Almost 3.200 trees were planted in the streets of Berlin alone last year. In addition, there are numerous trees in parks and on private property. As good as that sounds, young trees planted today will only contribute to a better city climate in later years. They literally have to grow into their role first. For our DSTRCT.Berlin in Prenzlauer Berg, it was therefore clear: instead of planting small young trees, we would rather plant ones that are already big. When the next summer comes, they will immediately provide cool shade.
And how exciting the planting was: we needed a special crane that could carry enormous loads – around 8 tonnes each of our trees! In addition, the crane had to reach an enormous lifting height: The trees were intended for the inner courtyards and had to be manoeuvred in vertically from the outside accordingly. You really breathe a sigh of relief when this weight suddenly hovers over the building in which we have all put so much heart and soul.
On top of that, there were unfortunately gusts of wind to be expected on the day of planting. In our video you can already see how the wind tugs at the branches and leaves until we finally arrive in the sheltered courtyard. Of course, we kept a constant eye on the weather and the ongoing forecast and, to be on the safe side, we didn’t use the last tree, but planned a new date for this one.
By the way, we decided on hornbeams. Reasons: They are native here and are considered robust. They are also beautiful, of course. In addition, deciduous trees are generally better CO2 stores than conifers.

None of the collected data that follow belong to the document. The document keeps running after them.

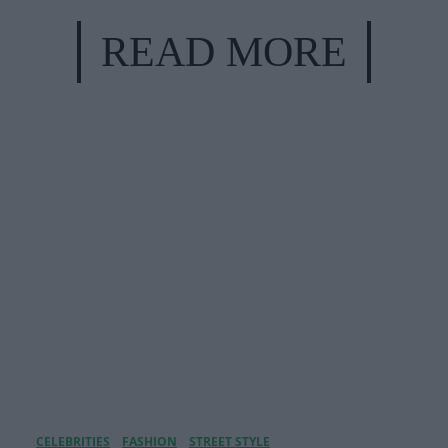
READ MORE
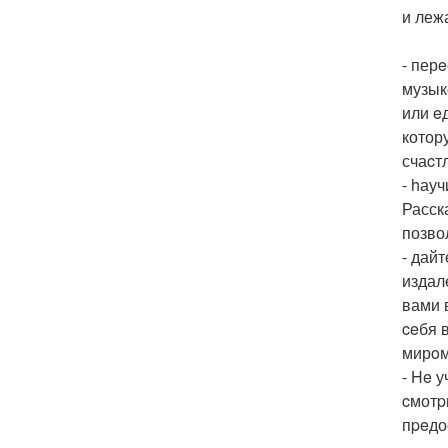
и леж
- пер
музык
или e
котор
счаcт
- hау
Расск
позво
- дай
издал
вами 
ceбя 
мирoм
- He 
cмотp
пpeдо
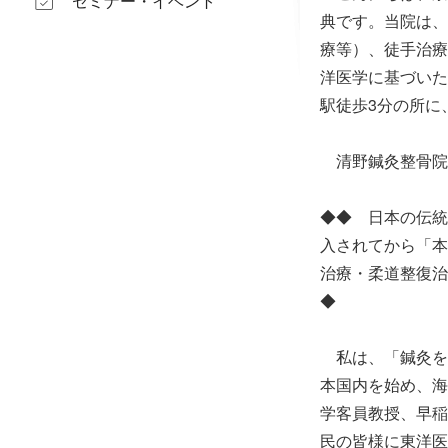
セミナー・イベント
典です。当院は、
療等）、徒手治療
洋医学に基づいた
駅徒歩3分の所
清野鍼灸整骨
◆◆ 日本の伝統
入されてから「本
治療・柔道整復治
◆
私は、「鍼灸を
本国内を始め、海
学客員教授、早稲
民の皆様に東洋医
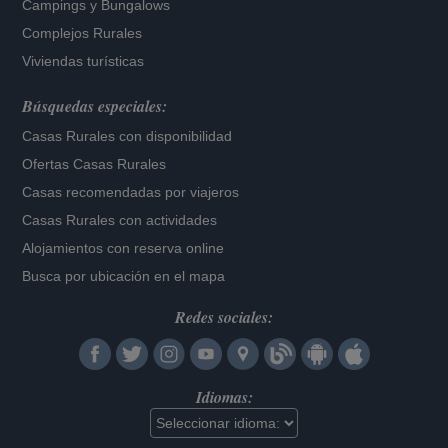
Campings y Bungalows
Complejos Rurales
Viviendas turísticas
Búsquedas especiales:
Casas Rurales con disponibilidad
Ofertas Casas Rurales
Casas recomendadas por viajeros
Casas Rurales con actividades
Alojamientos con reserva online
Busca por ubicación en el mapa
Redes sociales:
Idiomas:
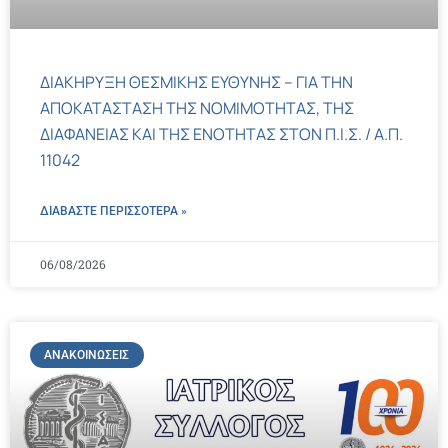
ΔΙΑΚΗΡΥΞΗ ΘΕΣΜΙΚΗΣ ΕΥΘΥΝΗΣ – ΓΙΑ ΤΗΝ
ΑΠΟΚΑΤΑΣΤΑΣΗ ΤΗΣ ΝΟΜΙΜΟΤΗΤΑΣ, ΤΗΣ
ΔΙΑΦΑΝΕΙΑΣ ΚΑΙ ΤΗΣ ΕΝΟΤΗΤΑΣ ΣΤΟΝ Π.Ι.Σ. / Α.Π.
11042
ΔΙΑΒΑΣΤΕ ΠΕΡΙΣΣΌΤΕΡΑ »
06/08/2026
ΑΝΑΚΟΙΝΏΣΕΙΣ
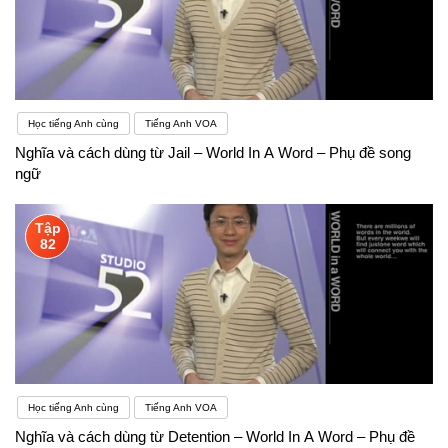
Học tiếng Anh cùng
Tiếng Anh VOA
Nghĩa và cách dùng từ Jail – World In A Word – Phụ đề song
ngữ
Tập
82
Học tiếng Anh cùng
Tiếng Anh VOA
Nghĩa và cách dùng từ Detention – World In A Word – Phụ đề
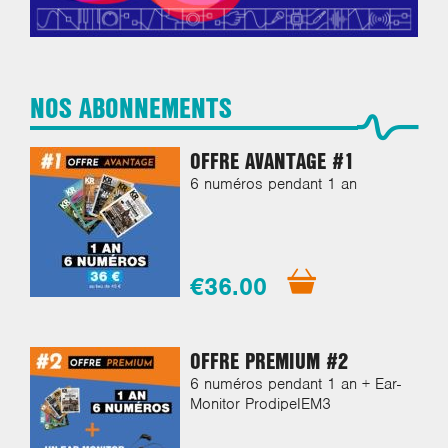
NOS ABONNEMENTS
OFFRE AVANTAGE #1
6 numéros pendant 1 an
€36.00
OFFRE PREMIUM #2
6 numéros pendant 1 an + Ear-
Monitor ProdipeIEM3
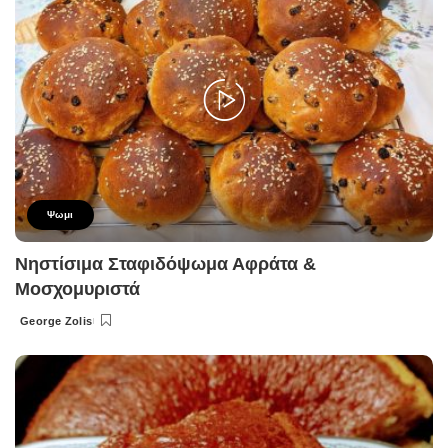
Ψωμι
Νηστίσιμα Σταφιδόψωμα Αφράτα &
Μοσχομυριστά
George Zolis
Posted
by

If we take the beech as a comparison, which is, however, expressly a different type of tree, we see that a single tree standing 20 metres tall and with a trunk diameter of 20 centimetres (measured at the height of a person’s chest) absorbs up to 800 kilograms of CO2 from the atmosphere. That is twice as much as, for example, a spruce with the same dimensions.
And 20 metres is not the end of the story. If the beech grows another five metres and gains more trunk girth, it can carry up to 6,000 kilograms of CO2. Such a tree would then contribute as much to climate protection as a two-person household would by consistently using green electricity instead of conventional energy for eight years.